▸ About this exercise:
Repeat all of the data below word for word, keeping no images.

START Data segment

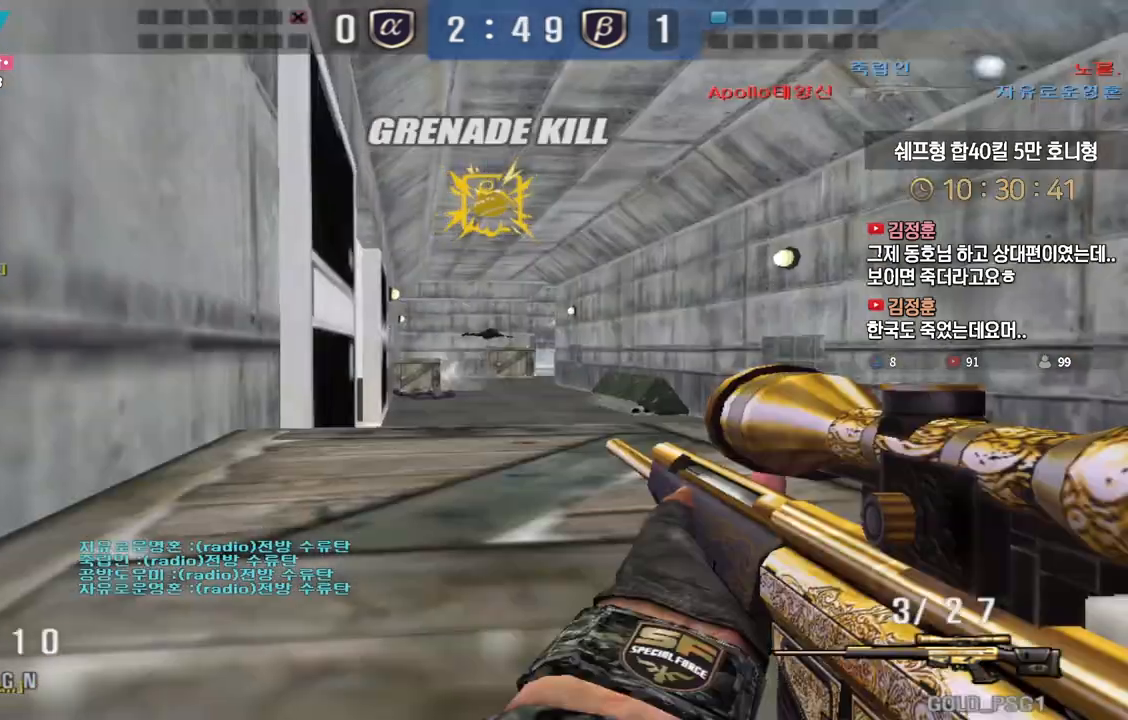
{"keys": ["a", "ctrl"], "events": [[17, "d", "down"], [17, "s", "down"], [17, "shift", "up"], [200, "ctrl", "down"], [233, "s", "up"], [400, "d", "up"], [417, "a", "down"]]}
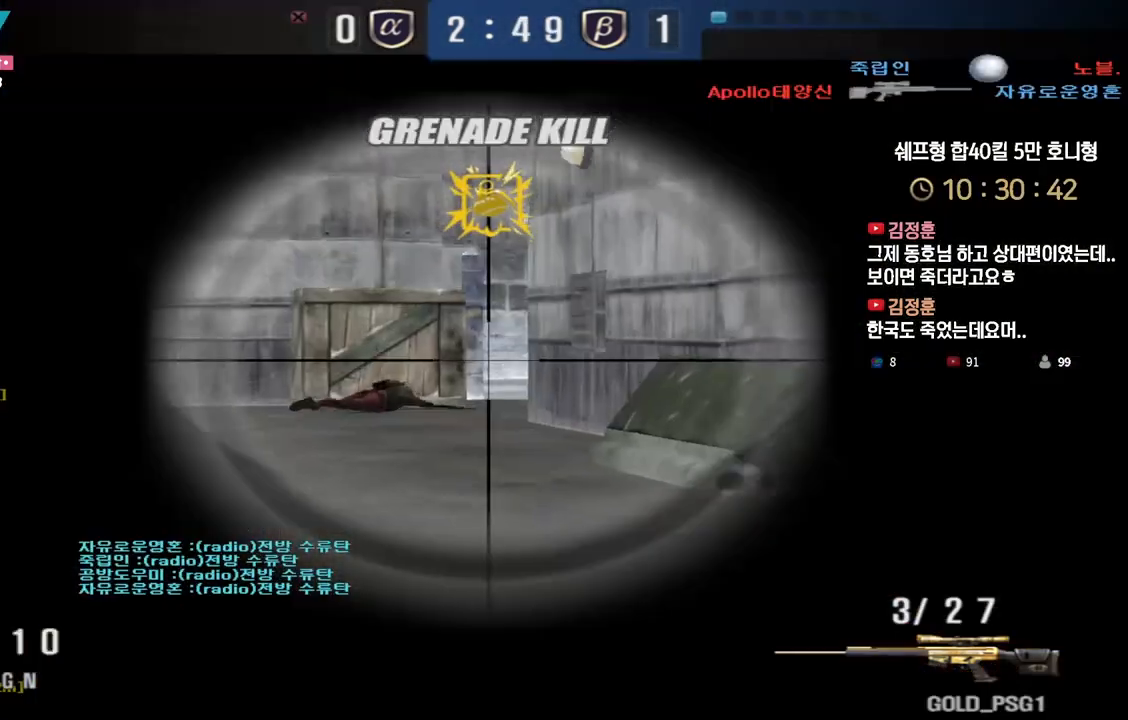
{"keys": ["ctrl"], "events": [[67, "a", "up"], [283, "a", "down"], [400, "a", "up"]]}
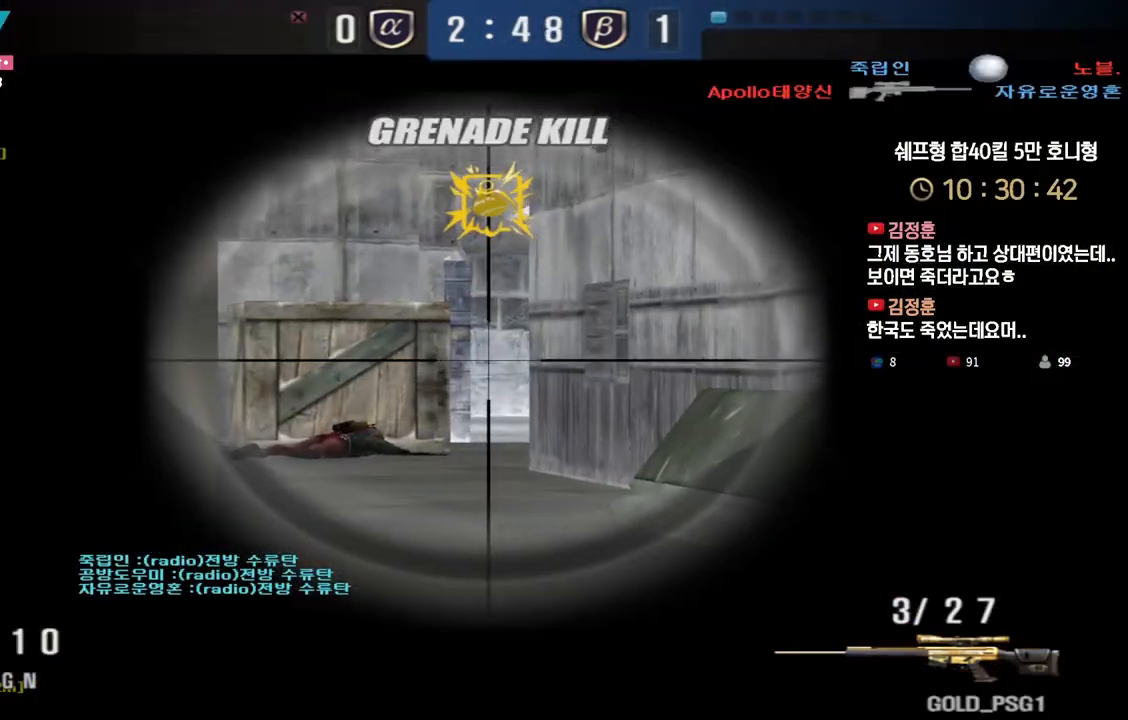
{"keys": ["ctrl"], "events": [[83, "a", "down"], [167, "a", "up"], [317, "a", "down"], [400, "a", "up"]]}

END Data segment

▸ Expected answer:
{"keys": ["a", "ctrl"], "events": [[17, "d", "down"], [17, "s", "down"], [17, "shift", "up"], [200, "ctrl", "down"], [233, "s", "up"], [400, "d", "up"], [417, "a", "down"]]}
{"keys": ["ctrl"], "events": [[67, "a", "up"], [283, "a", "down"], [400, "a", "up"]]}
{"keys": ["ctrl"], "events": [[83, "a", "down"], [167, "a", "up"], [317, "a", "down"], [400, "a", "up"]]}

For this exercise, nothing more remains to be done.